Filling disk space was only one example. More info bellow.
>
> condor_refreshd - weakness is in calling condormatic_classads_sync
> before waiting for data on socket. Examples of failing scenarios:
> - cloud_account has nil instance_key
> - DB is not initialized (there are no tables in DB) when you are
> starting the script
OK, I see what can happen. This is a bug, though, and we should just fix it
instead of putting in sleeps. My first reaction to this would be to move the
first condormatic_classads_sync outside of the while true loop, and then add
another call to it at the very bottom of the loop (after the select returns).

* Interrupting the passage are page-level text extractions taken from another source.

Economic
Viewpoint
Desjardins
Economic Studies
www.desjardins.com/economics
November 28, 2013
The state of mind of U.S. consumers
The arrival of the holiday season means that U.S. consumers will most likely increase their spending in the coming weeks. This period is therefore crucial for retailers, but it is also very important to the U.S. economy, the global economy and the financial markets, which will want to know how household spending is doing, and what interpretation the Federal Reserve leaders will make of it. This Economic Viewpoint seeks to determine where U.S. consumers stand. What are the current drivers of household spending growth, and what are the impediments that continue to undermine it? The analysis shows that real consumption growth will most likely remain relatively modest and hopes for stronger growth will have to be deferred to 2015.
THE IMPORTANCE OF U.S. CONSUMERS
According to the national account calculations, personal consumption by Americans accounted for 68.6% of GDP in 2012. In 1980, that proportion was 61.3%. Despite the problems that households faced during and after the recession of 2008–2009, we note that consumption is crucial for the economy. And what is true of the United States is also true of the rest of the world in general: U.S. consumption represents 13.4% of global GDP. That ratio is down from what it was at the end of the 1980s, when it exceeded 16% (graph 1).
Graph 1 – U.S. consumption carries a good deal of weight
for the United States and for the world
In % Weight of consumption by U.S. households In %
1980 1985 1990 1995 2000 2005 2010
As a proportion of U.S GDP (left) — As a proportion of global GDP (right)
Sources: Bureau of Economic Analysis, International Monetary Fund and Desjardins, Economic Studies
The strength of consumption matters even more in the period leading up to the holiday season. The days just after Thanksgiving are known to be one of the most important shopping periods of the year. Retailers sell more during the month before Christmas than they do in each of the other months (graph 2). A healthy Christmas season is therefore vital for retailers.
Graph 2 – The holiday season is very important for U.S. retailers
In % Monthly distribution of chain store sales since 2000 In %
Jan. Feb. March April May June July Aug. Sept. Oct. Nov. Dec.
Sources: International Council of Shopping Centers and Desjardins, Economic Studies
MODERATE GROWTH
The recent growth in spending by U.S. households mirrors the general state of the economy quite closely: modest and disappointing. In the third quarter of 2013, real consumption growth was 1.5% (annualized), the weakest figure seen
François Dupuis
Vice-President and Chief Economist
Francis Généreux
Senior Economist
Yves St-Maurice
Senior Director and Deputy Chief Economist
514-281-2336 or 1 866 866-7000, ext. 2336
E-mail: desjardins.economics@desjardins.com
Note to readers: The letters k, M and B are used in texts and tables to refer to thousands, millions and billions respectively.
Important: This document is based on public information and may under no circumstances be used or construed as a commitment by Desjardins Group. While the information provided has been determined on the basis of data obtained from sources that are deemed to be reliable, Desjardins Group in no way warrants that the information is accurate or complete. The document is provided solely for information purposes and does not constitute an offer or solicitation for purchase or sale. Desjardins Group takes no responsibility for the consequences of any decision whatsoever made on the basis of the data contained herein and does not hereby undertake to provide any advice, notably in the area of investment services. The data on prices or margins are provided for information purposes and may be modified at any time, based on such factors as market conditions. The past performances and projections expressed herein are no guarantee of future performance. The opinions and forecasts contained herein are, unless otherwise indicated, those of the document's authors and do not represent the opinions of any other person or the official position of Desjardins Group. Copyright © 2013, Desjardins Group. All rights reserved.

That way, if the initial one fails, we still go into the select, wait 60
seconds, and try again. We'll get the sleep for "free", while still
waiting
on the select socket.
Sure, fixing these bugs is good but that's not the point too. Moving
condormatic_classads_sync to the end is good idea, but still not
sufficient - if select raises exception (for example pipe is broken) you
are still in same problem.
> dbomatic - haven't caught error with this, but only because
notifier
> apparently wraps code in its own rescue block, but it doesn't matter
> - generally you can't rely on that code in 'while block' won't crash
> or that it will be blocked by waiting for data so I believe it's
> always good idea to add sleep into busy-waiting blocks.
The thing is, I actually prefer not to have the sleep, because it shows you
the problem faster so you can fix it :).
Don't understand this, what do you mean by "it shows you the problem
faster"? I still don't understand your averse to using sleep in rescue
block.
In general you should always use sleep in while-true where whole loop is
wrapped in exception block.
while true
begin
# some code, no matter what, everytime something can be broken
rescue
sleep # this prevents script to be wasteful if exception is raised
end
end
More info to our code. Relying on blocking feature of 'notifier.run' and
'select' methods is bad idea - it can throw exception too.
Dbomatic:
while true
begin
notifier.run
rescue => e
logger.error "#{e.backtrace.shift}: #{e.message}"
e.backtrace.each do |step|
logger.error "\tfrom #{step}"
end
sleep 5
end
end
As you noticed in some previous mail - notifier.run should run all the
time. But what if notifier.run raises exception (no matter why)? Then
w/o using sleep whole server will have problems (disk space because of
logging, CPU load,...). With putting sleep into rescue block (code
above) you prevent server from being overloaded because of while-true loop.
condor_refreshd (with change you suggested and sleep):
while true
begin
results = select([socket], nil, nil, timeout * 60)
# if results was nil, we timed out waiting, and we need to do a sync
# but not read from the socket
if not results.nil? and results[0][0] == socket
socket.recvfrom(1024)
logger.info "Doing classad sync after getting data from the socket"
else
logger.info "Doing classad sync after timeout"
end
condormatic_classads_sync
rescue => e
logger.error "#{e.backtrace.shift}: #{e.message}"
e.backtrace.each do |step|
logger.error "\tfrom #{step}"
end
sleep 5
end
end
In this case, what if select raises exception? W/o calling sleep same
problems again. With sleep, you are OK.
Jan